Ambassador Dawson then sent me the materials to be an intern at the State Department. And not only did he send me the materials. He kept calling and saying, have you filled out the materials? (Laughter.) He was determined that I was going to be an intern at the State Department. And, in fact, in 1977, the summer of 1977, I was an intern at the State Department. Now, I tell people, be good to your interns because you never know what’s going to happen. (Laughter.)

But that’s what mentorship is about. We can all look back in our lives and look at moments when somebody believed in us, and not just believed in us, but pushed us and prodded us to do something that we might not otherwise have done.
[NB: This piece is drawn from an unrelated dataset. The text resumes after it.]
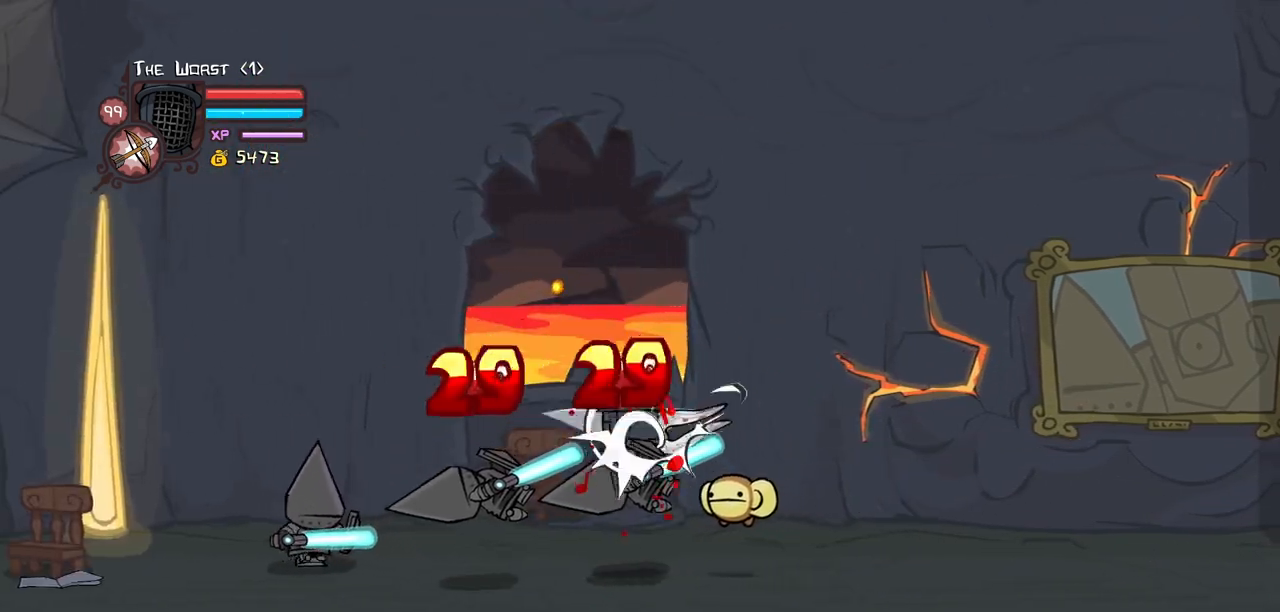
{"keys": ["heavy"], "events": [[50, "light", "up"], [100, "left", "up"], [100, "light", "down"], [133, "left", "down"], [283, "heavy", "down"], [333, "light", "up"], [367, "left", "up"]]}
And so this great program named for this great man, that helps us to bring more diverse, young talented people into the ranks of those who will be involved in international affairs, either as professional diplomats or in some other walk of life, and to give them a chance to be mentored, that’s the way we want a legacy to be built.

I know that Colin, who is going to speak in a few minutes, will join me in saying how important he considered and how important I consider the continuation of this program. And that’s a piece of advice that I will pass on to my successor here in a few months.

I want to say one final thing. As we stand here in the great Capitol of the United States and realize the long and difficult history that we’ve had in becoming one, it’s really, perhaps an amazing fact that at the end of my term, it will have been 12 years since the United States of America had a white, male secretary of state. (Laughter.) That says something about America. (Applause.)

So to all of you, to my honored – the honor of being here on this dais with these great, great people, to the members of Congress and the staff who are here, to the Una Chapman Cox Foundation, which does so much for the State Department, to the John D. and Catherine T. MacArthur Foundation, who are represented by Barry Lowenkron, who worked for us in the Department of State, to the colleges and the universities and the mentors and the selection panels and to the Howard University Ralph J. Bunche International Affairs Center, thank you for helping to make this program a reality. But it’s a reality, and it’s something to be proud of. For those of you who are sitting out there who are the fine young people selected for this program and who are really giving it its name, thank you very much. (Applause.)